Davis Hawke, the leading character in this book, is exposed in the first chapter by the Southern Poverty Law Center as a Jew who is hiding his heritage after changing his name from Andrew Britt Greenbaum upon graduating from high school in 1996.

The first paragraph quoted above gives you a taste of the author's writing style, a lot of detail and descriptive prose in every paragraph. Some of the language is obscene.

Through eleven chapters we follow the parallel paths of Hawke and female spammer tracker Shiksaa (Susan Gunn) through the spam underworld. Readers will meet bizarre characters including:
- Sanford Wallace (Spam is a first amendment right).
- Jason Vale (Laetrile for cancer).
- Rodona Garst (Stock pump and dump scams by email).
- Thomas Cowles (Anonymous mortgages and pornography).
- Terri DiSisto (Home videos of young men being tickled).
- Alan Moore (Dr.
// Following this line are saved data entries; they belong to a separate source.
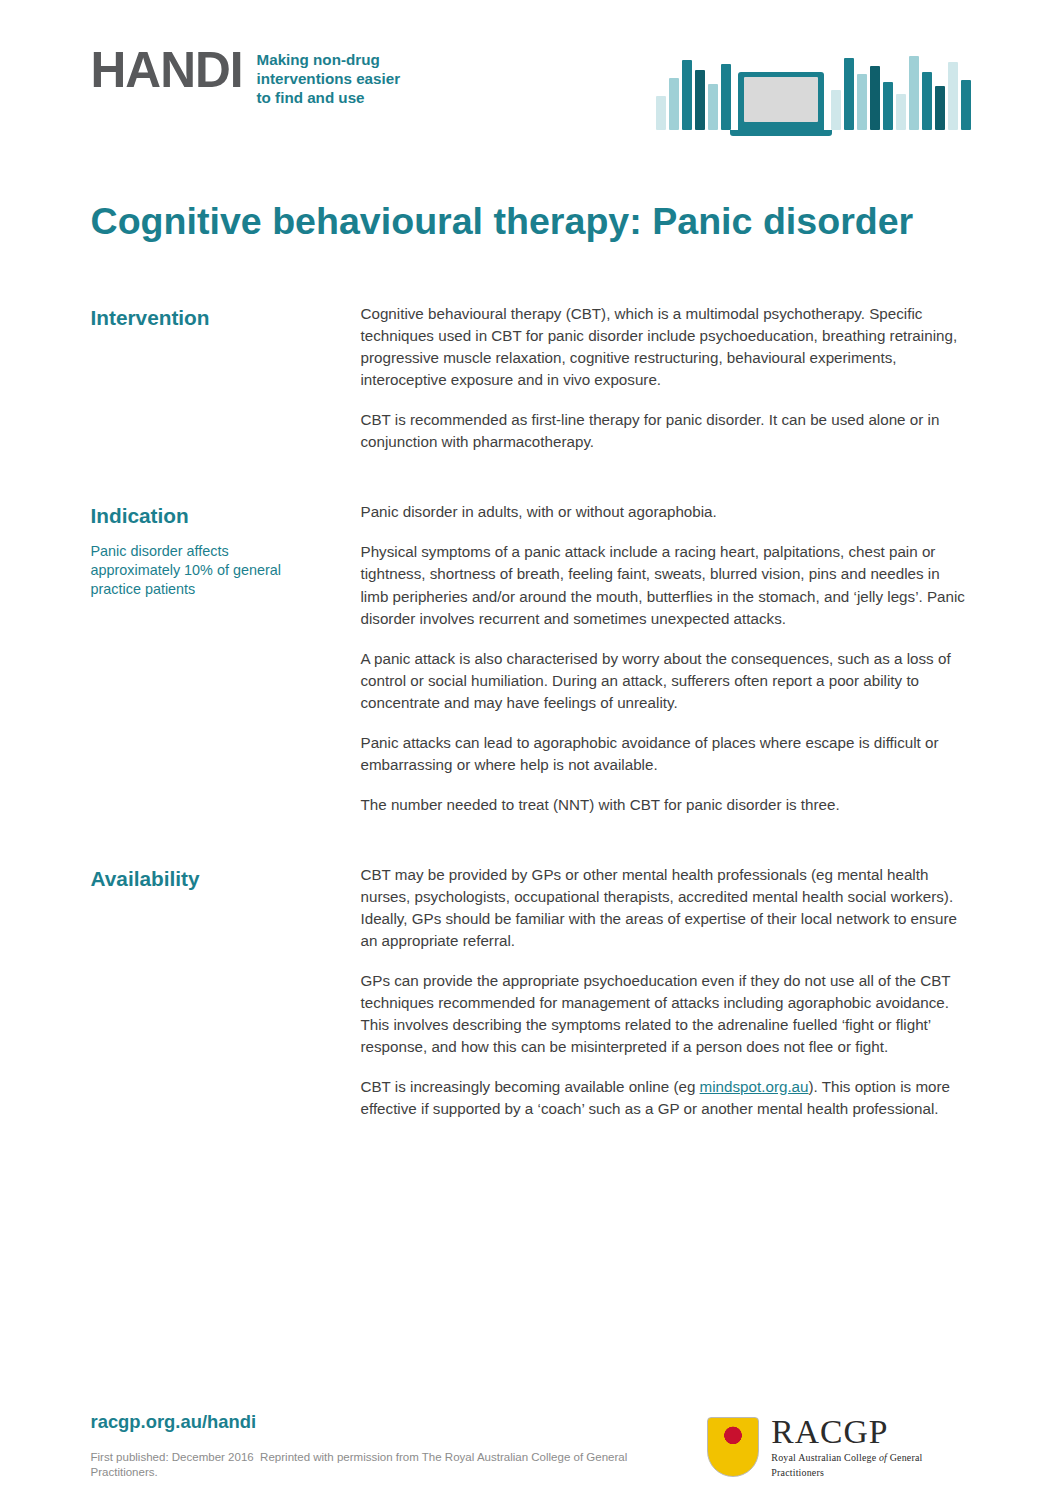HANDI
Making non-drug
interventions easier
to find and use
Cognitive behavioural therapy: Panic disorder
Intervention
Cognitive behavioural therapy (CBT), which is a multimodal psychotherapy. Specific techniques used in CBT for panic disorder include psychoeducation, breathing retraining, progressive muscle relaxation, cognitive restructuring, behavioural experiments, interoceptive exposure and in vivo exposure.
CBT is recommended as first-line therapy for panic disorder. It can be used alone or in conjunction with pharmacotherapy.
Indication
Panic disorder affects approximately 10% of general practice patients
Panic disorder in adults, with or without agoraphobia.
Physical symptoms of a panic attack include a racing heart, palpitations, chest pain or tightness, shortness of breath, feeling faint, sweats, blurred vision, pins and needles in limb peripheries and/or around the mouth, butterflies in the stomach, and ‘jelly legs’. Panic disorder involves recurrent and sometimes unexpected attacks.
A panic attack is also characterised by worry about the consequences, such as a loss of control or social humiliation. During an attack, sufferers often report a poor ability to concentrate and may have feelings of unreality.
Panic attacks can lead to agoraphobic avoidance of places where escape is difficult or embarrassing or where help is not available.
The number needed to treat (NNT) with CBT for panic disorder is three.
Availability
CBT may be provided by GPs or other mental health professionals (eg mental health nurses, psychologists, occupational therapists, accredited mental health social workers). Ideally, GPs should be familiar with the areas of expertise of their local network to ensure an appropriate referral.
GPs can provide the appropriate psychoeducation even if they do not use all of the CBT techniques recommended for management of attacks including agoraphobic avoidance. This involves describing the symptoms related to the adrenaline fuelled ‘fight or flight’ response, and how this can be misinterpreted if a person does not flee or fight.
CBT is increasingly becoming available online (eg mindspot.org.au). This option is more effective if supported by a ‘coach’ such as a GP or another mental health professional.
racgp.org.au/handi
First published: December 2016 Reprinted with permission from The Royal Australian College of General Practitioners.
RACGP
Royal Australian College of General Practitioners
Fatburn, diet pills and pirated software).
- Scott Richter (Internet's biggest "opt in" junk email operation).

The 11 page index contains many names, organizations, and references. Eight pages in a Glossary contain a long list of terms and definitions. Fourteen pages of Notes fooled me into believing this to be a very scholarly writing with appropriate End Note documentation. Not so, it is almost all a kind of calendar of dates when various events or emails occurred. These could easily have been included in the main text.

It was amazing to type Davis Hawke into Google and receive 157,000 entries, many of them for the leading Spam King in this book. Readers will have similar surprises when they do a search for the other characters or organizations. In the Epilogue there is no happy ending to this book. Davis Hawke has so far escaped the jail sentence some others have received. The CAN-SPAM act has done little to help.


Rating: 5 stars
Summary: A compelling ride through the underbelly of the spam war
Review: You don't have to be a computer geek or technologically savy to enjoy this story. McWilliams delivers a very engaging and well researched portrait of the war over spamming. The depth and detail of his access to these unsavory characters is impressive. Somehow he earned the trust of some real and very powerful internet sociopaths. From a psychological perspective, this book covers the polar opposites of human nature. I hope McWilliams will deliver more down the road.